Data records →
-------

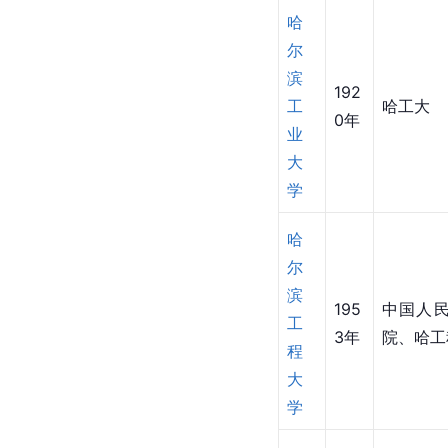
哈
尔
滨
192
工
哈工大
0年
业
大
学
哈
尔
滨
195
中国人
工
3年
院、哈工
程
大
学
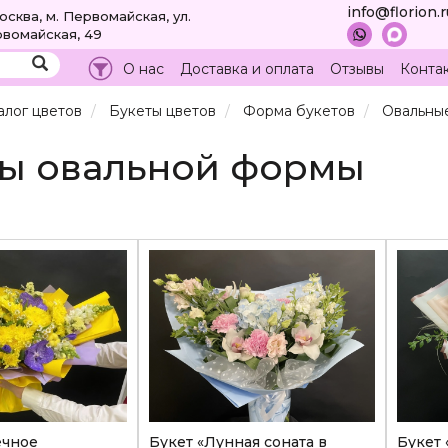
info@florion.
Москва, м. Первомайская, ул.
вомайская, 49
О нас
Доставка и оплата
Отзывы
Конта
алог цветов
Букеты цветов
Форма букетов
Овальны
ты овальной формы
ечное
Букет «Лунная соната в
Букет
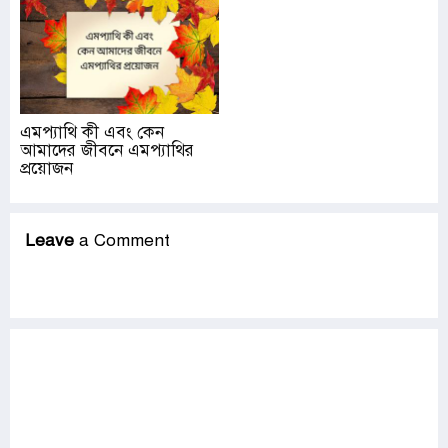
এমপ্যাথি কী এবং কেন
আমাদের জীবনে এমপ্যাথির
প্রয়োজন
Leave
a Comment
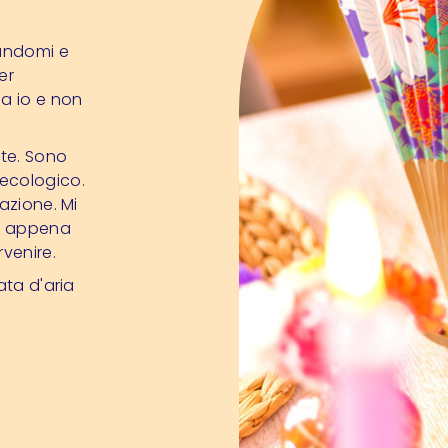
tandomi e
er
sa io e non
te. Sono
 ecologico.
azione. Mi
on appena
rvenire.
ata d'aria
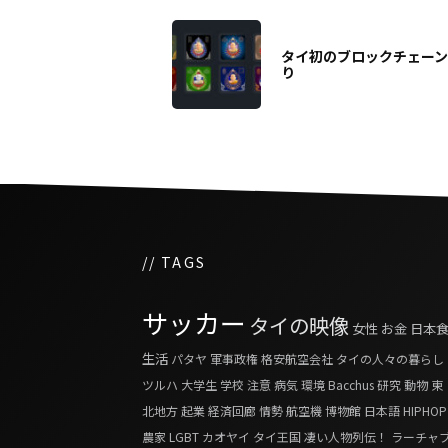
タイ初のブロックチェー
り
// TAGS
サッカー
タイの映像
女性
お金
日本
生活
パタヤ
軍事政権
格安航空会社
タイの人々の暮らし
ツルハ
大学生
学校
注意
病気
環境
Bacchus
研究
動物
東
北地方
起業
経済回廊
情勢
航空機
博物館
日本語
HIPHOP
農家
LGBT
カオヤイ
タイ王国 凄い人物列伝！
ラーチャ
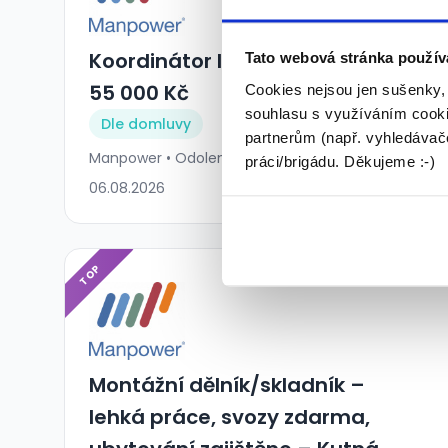
Koordinátor logistiky - mzda
Tato webová stránka použív
55 000 Kč
Cookies nejsou jen sušenky,
souhlasu s využíváním cooki
Dle domluvy
partnerům (např. vyhledávače
Manpower • Odolena Voda
práci/brigádu. Děkujeme :-)
06.08.2026
TOP
Montážní dělník/skladník –
lehká práce, svozy zdarma,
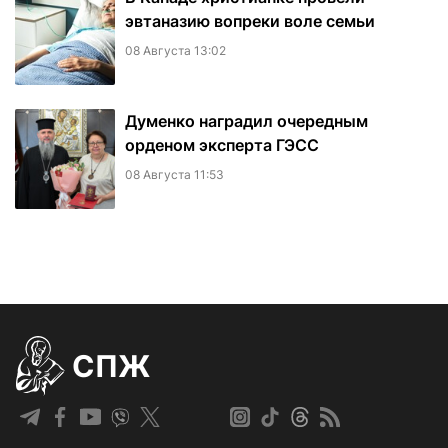
эвтаназию вопреки воле семьи
08 Августа 13:02
Думенко наградил очередным
орденом эксперта ГЭСС
08 Августа 11:53
СПЖ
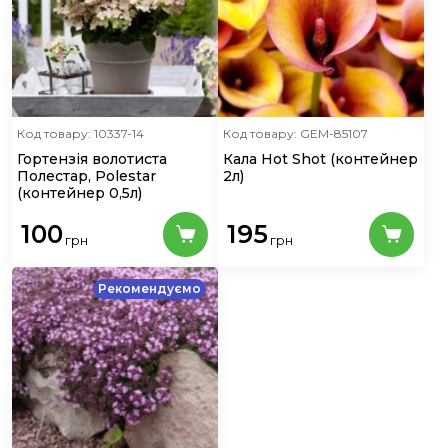
Код товару: 10337-14
Код товару: GEM-85107
Гортензія волотиста
Кала Hot Shot
(контейнер
Полестар, Polestar
2л)
(контейнер 0,5л)
100
195
грн
грн
Рекомендуємо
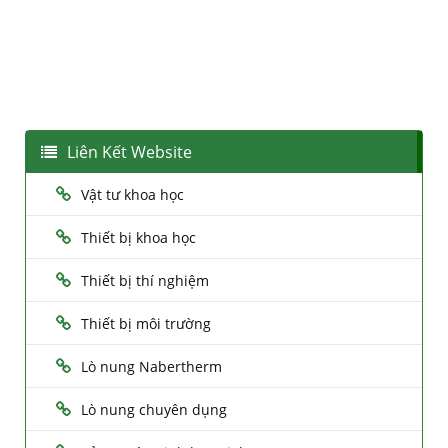
Liên Kết Website
Vật tư khoa học
Thiết bị khoa học
Thiết bị thí nghiệm
Thiết bị môi trường
Lò nung Nabertherm
Lò nung chuyên dụng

-------

To-do item → Only the pictures are to be left out; copy all the remaining material above exactly.

Answer section →
哈
尔
滨
192
工
哈工大
0年
业
大
学
哈
尔
滨
195
中国人
工
3年
院、哈工
程
大
学
info@florion.
Москва, м. Первомайская, ул.
вомайская, 49
О нас
Доставка и оплата
Отзывы
Конта
алог цветов
Букеты цветов
Форма букетов
Овальны
ты овальной формы
ечное
Букет «Лунная соната в
Букет
এমপ্যাথি কী এবং কেন
আমাদের জীবনে এমপ্যাথির
প্রয়োজন
Leave
a Comment
tandomi e
er
sa io e non
te. Sono
 ecologico.
azione. Mi
on appena
rvenire.
ata d'aria
タイ初のブロックチェー
り
// TAGS
サッカー
タイの映像
女性
お金
日本
生活
パタヤ
軍事政権
格安航空会社
タイの人々の暮らし
ツルハ
大学生
学校
注意
病気
環境
Bacchus
研究
動物
東
北地方
起業
経済回廊
情勢
航空機
博物館
日本語
HIPHOP
農家
LGBT
カオヤイ
タイ王国 凄い人物列伝！
ラーチャ
Koordinátor logistiky - mzda
Tato webová stránka použív
55 000 Kč
Cookies nejsou jen sušenky,
souhlasu s využíváním cooki
Dle domluvy
partnerům (např. vyhledávače
Manpower • Odolena Voda
práci/brigádu. Děkujeme :-)
06.08.2026
TOP
Montážní dělník/skladník –
lehká práce, svozy zdarma,
эвтаназию вопреки воле семьи
08 Августа 13:02
Думенко наградил очередным
орденом эксперта ГЭСС
08 Августа 11:53
СПЖ
Код товару: 10337-14
Код товару: GEM-85107
Гортензія волотиста
Кала Hot Shot
(контейнер
Полестар, Polestar
2л)
(контейнер 0,5л)
100
195
грн
грн
Рекомендуємо
Liên Kết Website
Vật tư khoa học
Thiết bị khoa học
Thiết bị thí nghiệm
Thiết bị môi trường
Lò nung Nabertherm
Lò nung chuyên dụng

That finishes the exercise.